#### [SUPPLIED PASSAGE]

*** Block opens ***

Notwithstanding the foregoing, the Opinion of Counsel required by Section 8.1(d)(2) or (3) above with respect to a defeasance or covenant defeasance need not to be delivered if all Notes not therefore delivered to the Trustee for cancellation (x) have become due and payable or (y) will become due and payable at Stated Maturity within one year or are to be called for redemption within one year under irrevocable arrangements satisfactory to the Trustee for the giving of notice of redemption by the Trustee in the name, and at the expense, of the Company.
ARTICLE IX
APPLICATION OF FIRST SUPPLEMENTAL INDENTURE AND CREATION OF THE NOTES
SECTION 9.1
Application of First Supplemental Indenture
. Notwithstanding any other provision of this First Supplemental Indenture, all provisions of this First Supplemental Indenture are expressly and solely for the benefit of the Holders of the Notes and any such provisions shall not be deemed to apply to any other securities issued under the Base Indenture and shall not be deemed to amend, modify or supplement the Base Indenture for any purpose other than with respect to the Notes. Unless otherwise expressly specified, references in this First Supplemental Indenture to specific Article numbers or Section numbers refer to Articles and Sections contained in this First Supplemental Indenture as they amend or supplement the Base Indenture, and not the Base Indenture or any other document. All Initial Notes and Additional Notes, if any, will be treated as a single Series for all purposes of the Indenture, including waivers, amendments, redemptions and offers to purchase.
SECTION 9.2
Effect of First Supplemental Indenture
. With respect to the Notes (and only with respect to the Notes), the Base Indenture shall be supplemented pursuant to Section 9.1(j) thereof to establish the terms of the Notes as set forth in this First Supplemental Indenture, including, without limitation, as follows:
(i) The definition of each term set forth in Section 1.1 of the Base Indenture is with respect to the Notes (and only with respect to the Notes) deleted and replaced in its entirety by the definition ascribed to such term in Article I of this First Supplemental Indenture to the extent any such term is defined in both the Base Indenture and this First Supplemental Indenture;
(ii) The provisions of Articles II, III, IV, V, VI, and IX of the Base Indenture are, with respect to the Notes (and only with respect to the Notes), hereby supplemented by and shall be in addition to the provisions of Articles II, III, IV, V, VI and VII of this First Supplemental Indenture, respectively; and
(iii) The provisions of Articles VIII and X of the Base Indenture are, with respect to the Notes (and only with respect to the Notes), hereby supplemented by and shall be in addition to the provisions of Article VIII of this First Supplemental Indenture.

*** Block closes ***

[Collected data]
*** Block opens ***

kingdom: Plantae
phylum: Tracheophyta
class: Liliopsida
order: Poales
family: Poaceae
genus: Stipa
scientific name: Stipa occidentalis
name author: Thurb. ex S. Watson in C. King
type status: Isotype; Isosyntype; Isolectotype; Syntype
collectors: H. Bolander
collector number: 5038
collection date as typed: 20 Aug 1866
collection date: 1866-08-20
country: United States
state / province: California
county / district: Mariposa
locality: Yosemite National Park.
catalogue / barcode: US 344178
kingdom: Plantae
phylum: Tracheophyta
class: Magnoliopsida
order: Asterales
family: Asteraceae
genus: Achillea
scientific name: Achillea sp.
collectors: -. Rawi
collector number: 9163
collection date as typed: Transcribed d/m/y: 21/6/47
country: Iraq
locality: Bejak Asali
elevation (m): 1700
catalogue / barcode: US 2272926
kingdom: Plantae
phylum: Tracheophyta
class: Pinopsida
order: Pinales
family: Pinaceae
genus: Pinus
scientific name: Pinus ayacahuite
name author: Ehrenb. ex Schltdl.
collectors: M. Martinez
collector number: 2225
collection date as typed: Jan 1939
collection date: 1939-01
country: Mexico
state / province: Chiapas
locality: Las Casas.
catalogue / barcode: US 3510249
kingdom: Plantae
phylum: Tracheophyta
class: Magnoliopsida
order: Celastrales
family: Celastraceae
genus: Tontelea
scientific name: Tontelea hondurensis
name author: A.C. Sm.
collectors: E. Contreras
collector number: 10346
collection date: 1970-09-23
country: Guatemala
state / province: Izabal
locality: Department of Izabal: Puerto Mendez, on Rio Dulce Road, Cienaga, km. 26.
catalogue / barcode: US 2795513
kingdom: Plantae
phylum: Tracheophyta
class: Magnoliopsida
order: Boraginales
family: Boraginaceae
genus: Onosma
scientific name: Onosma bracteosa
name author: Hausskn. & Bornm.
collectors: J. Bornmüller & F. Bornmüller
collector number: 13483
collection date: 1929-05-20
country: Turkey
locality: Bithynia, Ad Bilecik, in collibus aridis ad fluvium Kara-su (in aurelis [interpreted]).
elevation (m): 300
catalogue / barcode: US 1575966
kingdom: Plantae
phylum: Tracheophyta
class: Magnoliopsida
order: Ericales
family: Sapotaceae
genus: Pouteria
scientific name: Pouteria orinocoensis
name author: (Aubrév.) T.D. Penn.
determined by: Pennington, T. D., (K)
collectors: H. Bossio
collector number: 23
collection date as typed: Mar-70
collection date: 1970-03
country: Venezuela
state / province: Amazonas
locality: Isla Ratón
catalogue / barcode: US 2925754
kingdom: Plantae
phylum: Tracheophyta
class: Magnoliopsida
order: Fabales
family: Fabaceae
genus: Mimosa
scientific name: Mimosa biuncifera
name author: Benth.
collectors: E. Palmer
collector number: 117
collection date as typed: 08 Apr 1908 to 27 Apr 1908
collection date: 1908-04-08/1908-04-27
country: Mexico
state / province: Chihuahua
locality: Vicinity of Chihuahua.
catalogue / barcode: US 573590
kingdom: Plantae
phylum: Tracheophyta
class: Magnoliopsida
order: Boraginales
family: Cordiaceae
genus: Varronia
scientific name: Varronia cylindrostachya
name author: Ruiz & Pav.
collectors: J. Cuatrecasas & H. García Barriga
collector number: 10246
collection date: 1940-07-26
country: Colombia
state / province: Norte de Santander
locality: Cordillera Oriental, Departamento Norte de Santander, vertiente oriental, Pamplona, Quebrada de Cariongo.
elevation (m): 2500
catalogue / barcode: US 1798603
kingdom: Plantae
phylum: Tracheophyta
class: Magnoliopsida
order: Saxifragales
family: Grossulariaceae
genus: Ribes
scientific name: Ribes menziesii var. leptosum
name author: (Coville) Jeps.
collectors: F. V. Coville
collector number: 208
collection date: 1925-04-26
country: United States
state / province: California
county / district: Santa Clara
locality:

*** Block closes ***

#### [WORK TO COMPLETE]
a – In the indenture excerpt, how are all Initial Notes and Additional Notes to be treated?
b – Rewrite the indenture excerpt starting at "Notwithstanding the foregoing, the" and ending at "of the Company.", putting "Officer's Certificate" in place of "Opinion of Counsel".

#### [OUTPUTS BY TASK]
a – As a single Series for all purposes of the Indenture, including waivers, amendments, redemptions and offers to purchase.

b –
Notwithstanding the foregoing, the Officer's Certificate required by Section 8.1(d)(2) or (3) above with respect to a defeasance or covenant defeasance need not to be delivered if all Notes not therefore delivered to the Trustee for cancellation (x) have become due and payable or (y) will become due and payable at Stated Maturity within one year or are to be called for redemption within one year under irrevocable arrangements satisfactory to the Trustee for the giving of notice of redemption by the Trustee in the name, and at the expense, of the Company.